J’avais presque abandonné la lecture de La Mer à l’envers à mi parcours. C’est rare que j’interrompe un roman au beau milieu mais la faiblesse de celui-ci rendait caduques tous mes efforts pour en poursuivre la lecture. Et puis, finalement, je me retrouvais confinée, j’avais le temps pour ne rien faire, alors pourquoi pas, au fond, remplacer du vide par du vent ?
Les deux premiers tiers du roman regroupent à peu près tout ce qui me gonfle dans la littérature contemporaine. C’est une sorte de condensé, d’huile essentielle de merde. C’est un constat violent, j’en suis bien consciente, mais rien n’échappait à cette effroyable consternation qui accompagnait ma lecture, je souhaitais sur le moment devenir presbyte et être née dans un monde sans verres progressifs.
Le récit est d’une vacuité affligeante, consacrant notamment plusieurs pages à la recherche d’un téléphone portable ou à l’énumération des différents loisirs de croisière, énumération exhaustive, on n’est jamais trop prudente. À cet espèce de patchwork inepte se mêle un drame humanitaire sur la Méditerranée, drame évacué en quelques paragraphes pour que la narratrice puisse s’appesantir à l’envi sur le menu détail des rendez-vous professionnels du mari agent immobilier.

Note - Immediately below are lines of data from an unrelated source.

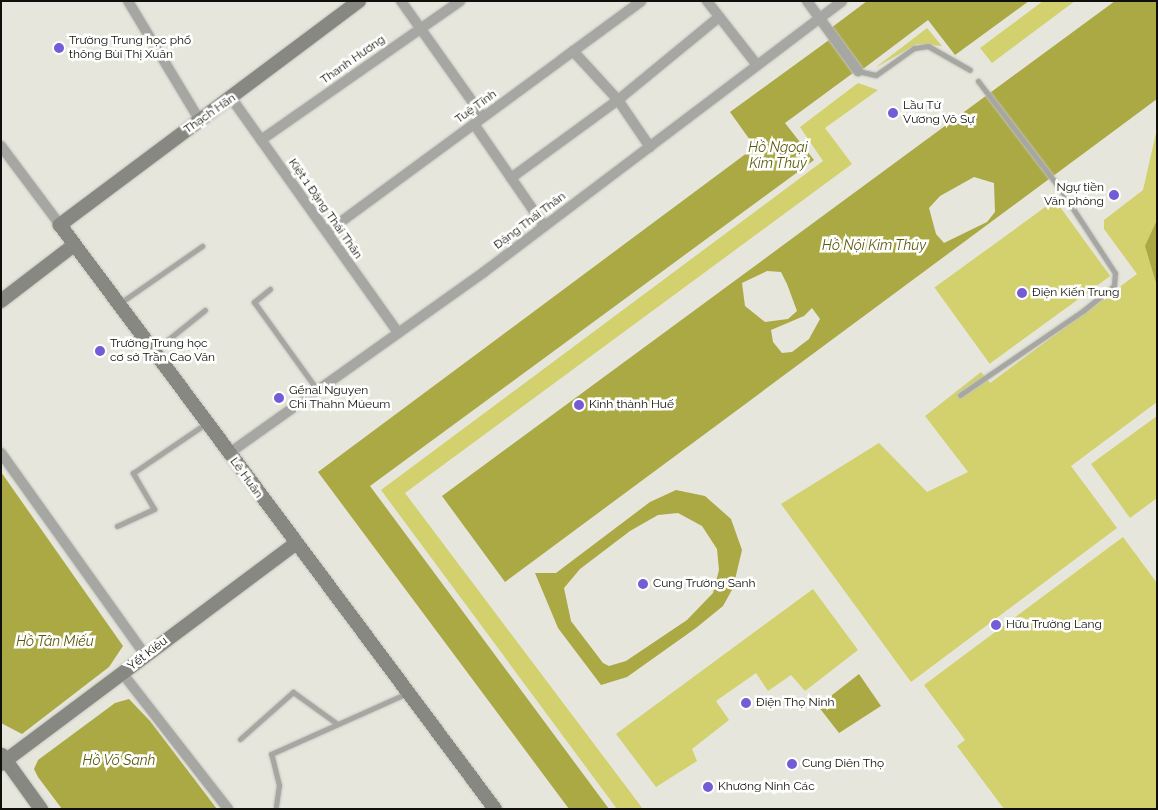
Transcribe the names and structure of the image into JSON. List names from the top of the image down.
{
  "streets": {
    "street": [
      "Thanh Hương",
      "Tuệ Tĩnh",
      "Thạch Hãn",
      "Kiệt 1 Đặng Thái Thân",
      "Đặng Thái Thân",
      "Lê Huân",
      "Yết Kiêu"
    ]
  },
  "crossings": [
    ["Thanh Hương", "Kiệt 1 Đặng Thái Thân"],
    ["Tuệ Tĩnh", "Kiệt 1 Đặng Thái Thân"],
    ["Thạch Hãn", "Kiệt 1 Đặng Thái Thân"],
    ["Thạch Hãn", "Lê Huân"],
    ["Kiệt 1 Đặng Thái Thân", "Đặng Thái Thân"],
    ["Đặng Thái Thân", "Lê Huân"],
    ["Lê Huân", "Yết Kiêu"]
  ],
  "water": [
    "Hồ Ngoại Kim Thuỷ",
    "Hồ Nội Kim Thủy",
    "Hồ Tân Miếu",
    "Hồ Võ Sanh"
  ],
  "places": [
    "Trường Trung học phổ thông Bùi Thị Xuân",
    "Lầu Tứ Vương Vô Sự",
    "Ngự tiền Văn phòng",
    "Điện Kiến Trung",
    "Trường Trung học cơ sở Trần Cao Vân",
    "Gểnal Nguyen Chi Thahn Múeum",
    "Kinh thành Huế",
    "Cung Trường Sanh",
    "Hữu Trường Lang",
    "Điện Thọ Ninh",
    "Cung Diên Thọ",
    "Khương Ninh Các"
  ]
}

Marie Darrieussecq s’efforce clairement de densifier avec n’importe quelle inspiration, n’importe quelle digression ou récit parallèle, la maigreur de son talent.
Ajoutez à ca que Rose, le personnage principal, est une psychologue en plein doute sur sa vie d’épouse et de mère, et permettez lui tout de même de vous livrer in extenso le contenu de ses séances de pédopsychologie.

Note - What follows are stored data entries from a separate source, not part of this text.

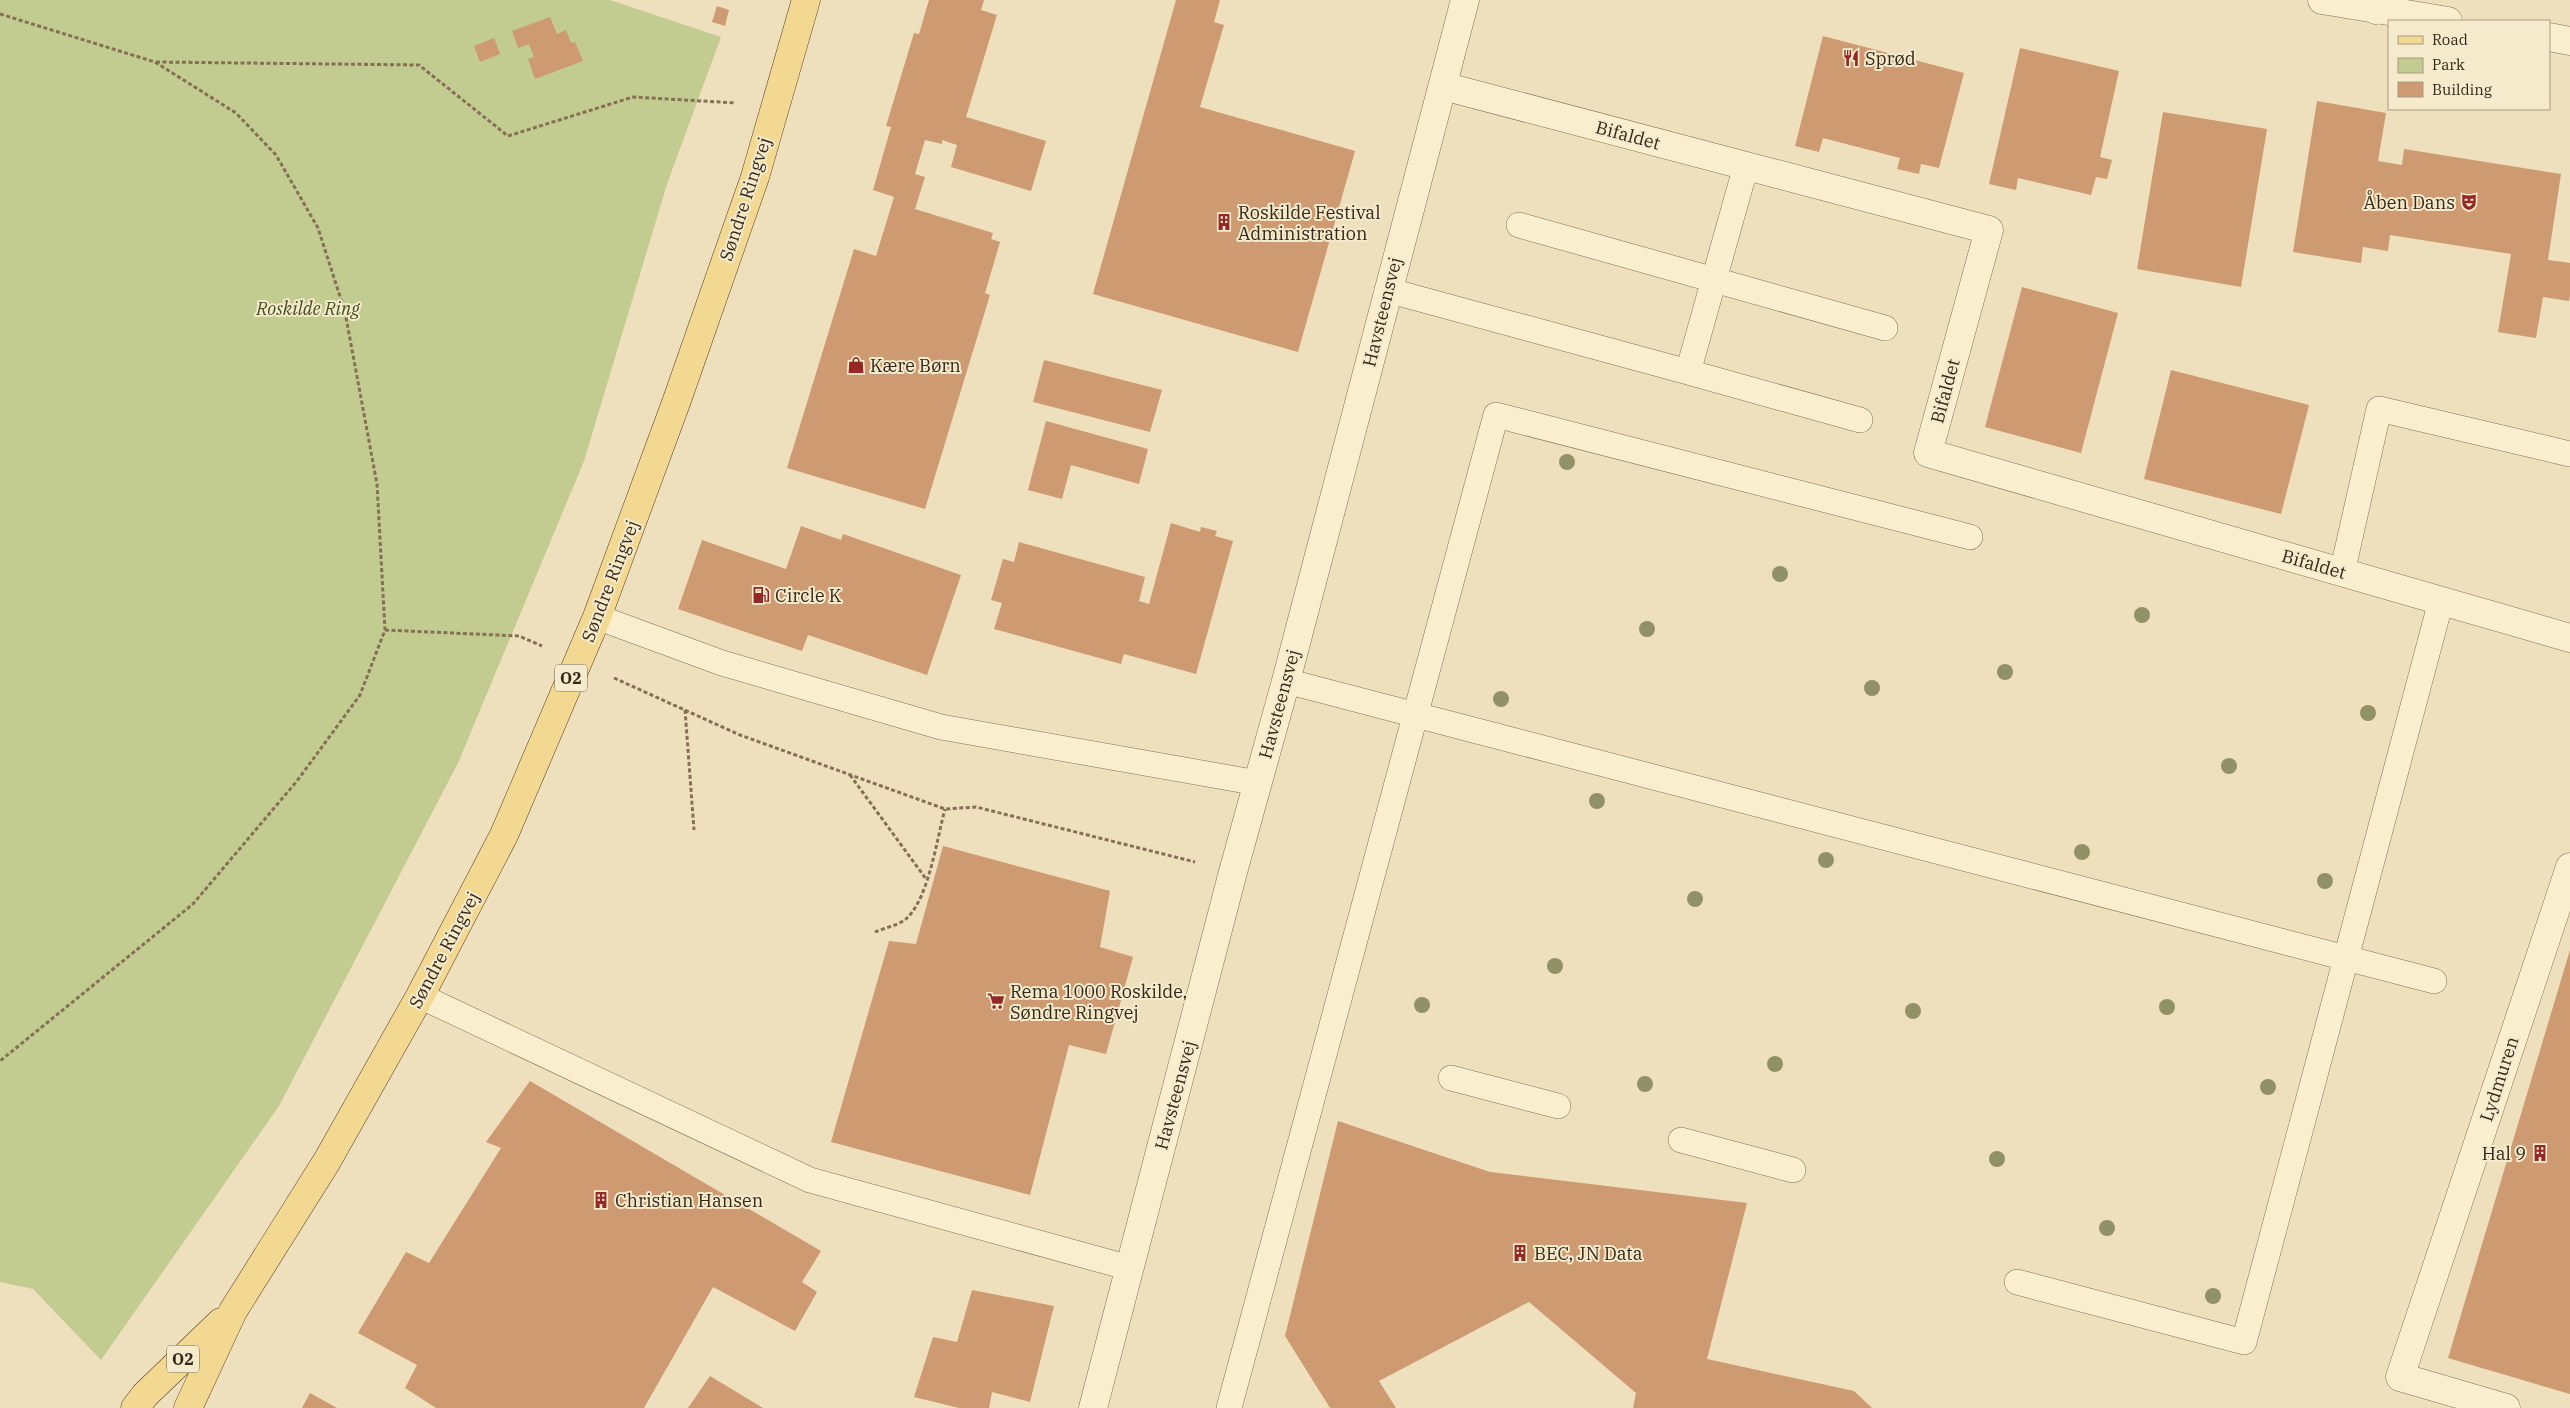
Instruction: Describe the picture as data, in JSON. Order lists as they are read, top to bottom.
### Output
{
  "streets": {
    "main road": ["Søndre Ringvej", "O2"],
    "street": ["Bifaldet", "Havsteensvej", "Lydmuren"]
  },
  "crossings": [
    ["Bifaldet", "Havsteensvej"]
  ],
  "parks": ["Roskilde Ring"],
  "places": {
    "restaurant": ["Sprød"],
    "theatre": ["Åben Dans"],
    "building": [
      "Roskilde Festival Administration",
      "Hal 9",
      "Christian Hansen",
      "BEC, JN Data"
    ],
    "shop": ["Kære Børn"],
    "fuel station": ["Circle K"],
    "supermarket": ["Rema 1000 Roskilde, Søndre Ringvej"]
  },
  "legend": ["Road", "Park", "Building"]
}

Pour m’achever, un style à la limite du tweet, avec un abus outrancier de facilités narratrices et de cette esthétique de la ponctuation moderne, celle qui fait mettre à l’auteur un point après une phrase d’un mot ou deux et qui répète le procédé sur trente pages pour faire son pédant effet, avec des misères comme :
Café. Appeler son mari.
Soleil. La mer bleue.
De la poésie low cost. Du roman de fast-food.

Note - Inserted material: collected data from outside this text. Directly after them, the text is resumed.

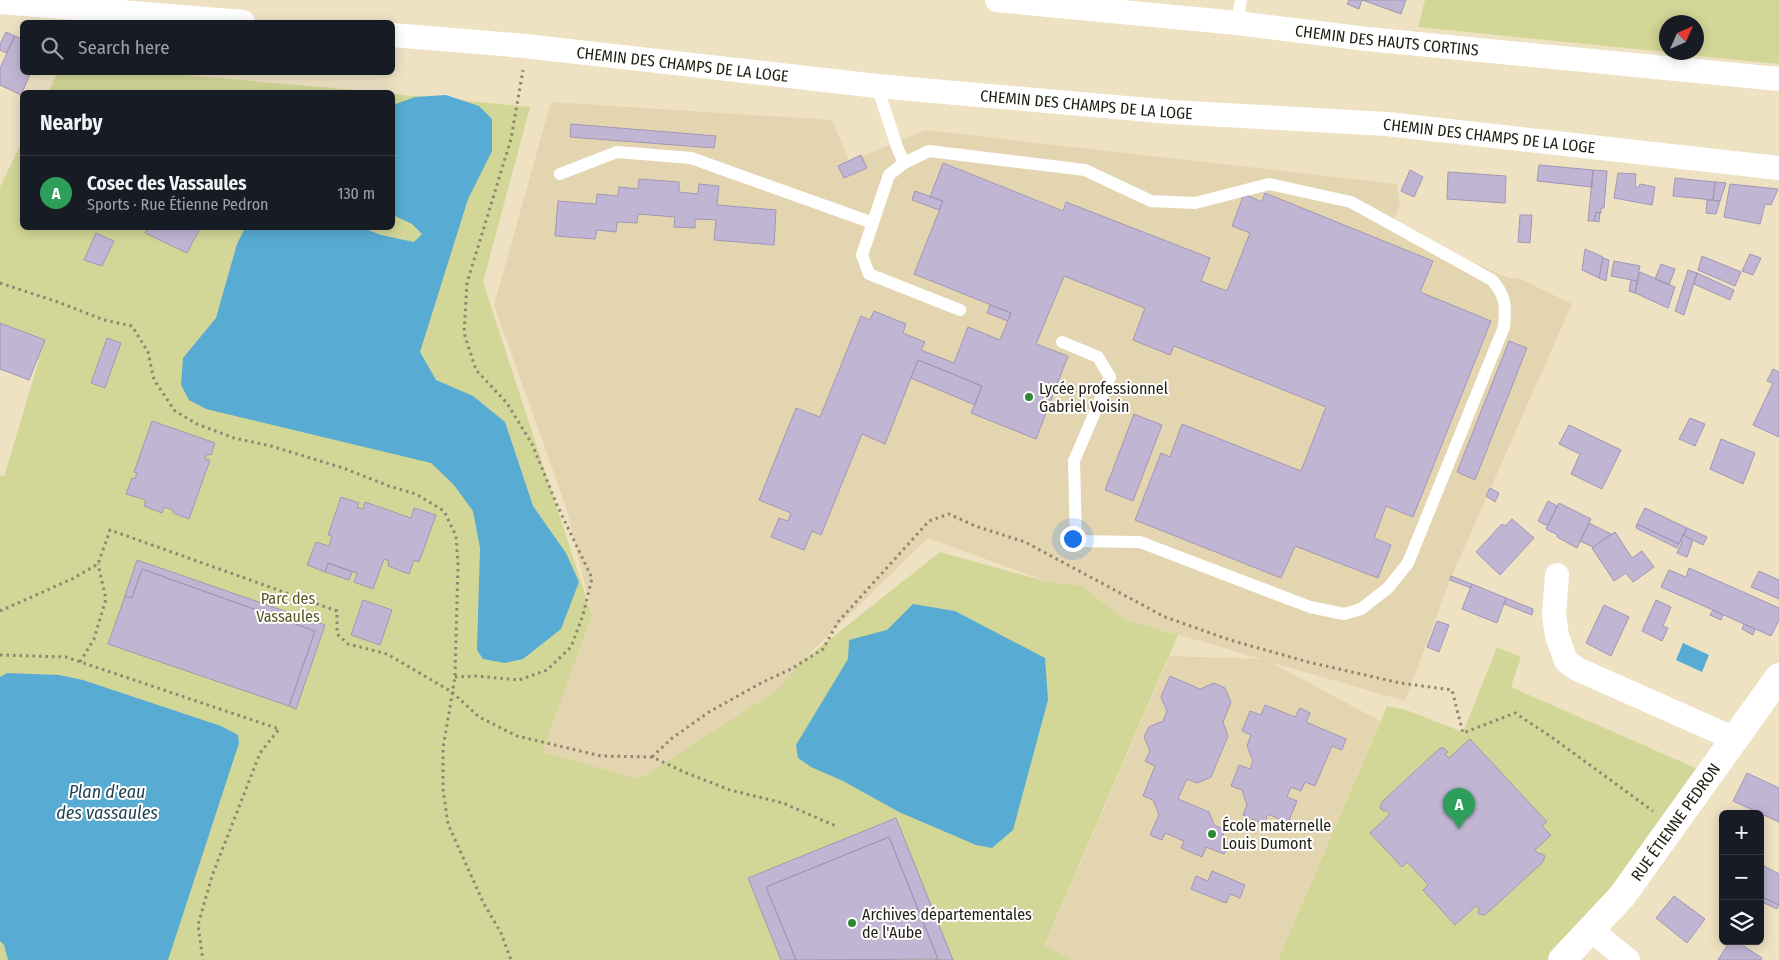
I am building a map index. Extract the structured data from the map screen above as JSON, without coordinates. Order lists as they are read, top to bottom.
{
  "streets": {
    "street": ["CHEMIN DES HAUTS CORTINS", "CHEMIN DES CHAMPS DE LA LOGE", "RUE ÉTIENNE PEDRON"]
  },
  "water": ["Plan d'eau des vassaules"],
  "parks": ["Parc des Vassaules"],
  "places": ["Lycée professionnel Gabriel Voisin", "École maternelle Louis Dumont", "Archives départementales de l'Aube"],
  "north": "top right",
  "page": {
    "search": "Search here",
    "heading": "Nearby",
    "list": [
      {
        "mark": "A",
        "name": "Cosec des Vassaules",
        "note": "Sports · Rue Étienne Pedron",
        "value": "130 m"
      }
    ],
    "pins": "A",
    "map_buttons": ["+", "−"]
  }
}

S’agissant d’un roman sur le difficile sujet des migrants, on pouvait s’attendre à une vision sociale ou – puisque Rose est du milieu – psychologique, enfin on pouvait espérer quelque chose un tant soit peu littéraire. On a pour toute mangeaille intellectuelle ce genre de réflexion saisissante à propos d’un plein d’essence, page 169 :
Elle mesure ses gestes, je mets la carte, je fais mon code, c’est une hybride au sans-plomb, puis elle secoue le tuyau pour ne pas en perdre une goutte comme son mari lui a appris et comme les garçons font avec leur zizi.
ou encore ce sursaut d’indignation existentielle face au mauvais flic calaisien, page 176 :
Elle songea au flic qui avait tenu la porte dans ce geste si confiant, civilisé, universel : un homme tient la porte à un autre mais le gaze ensuite ? Ou bien, il y a deux sortes de flic ? Il y a deux sortes d’hommes ?
Bref, un babillage de décérébrée qui donne à Darrieussecq son diplôme de bas-bleu…
Curieusement, par une sorte de renversement aporétique, le dernier tiers du roman se rehausse à la hauteur d’une honnête partition romanesque. Le ton béotien est abandonné, le style se muscle et les personnages se chargent d’une densité qu’on ne leur soupçonnait pas jusqu’alors. Le récit, alternativement focalisé sur la traversée de la Manche par Younès et sur la cohabitation de ce dernier avec la famille néo-provinciale de Rose, prend un virage interessant, quoique lapidairement expédié.
Un ressaut trop tardif pour faire oublier le reste.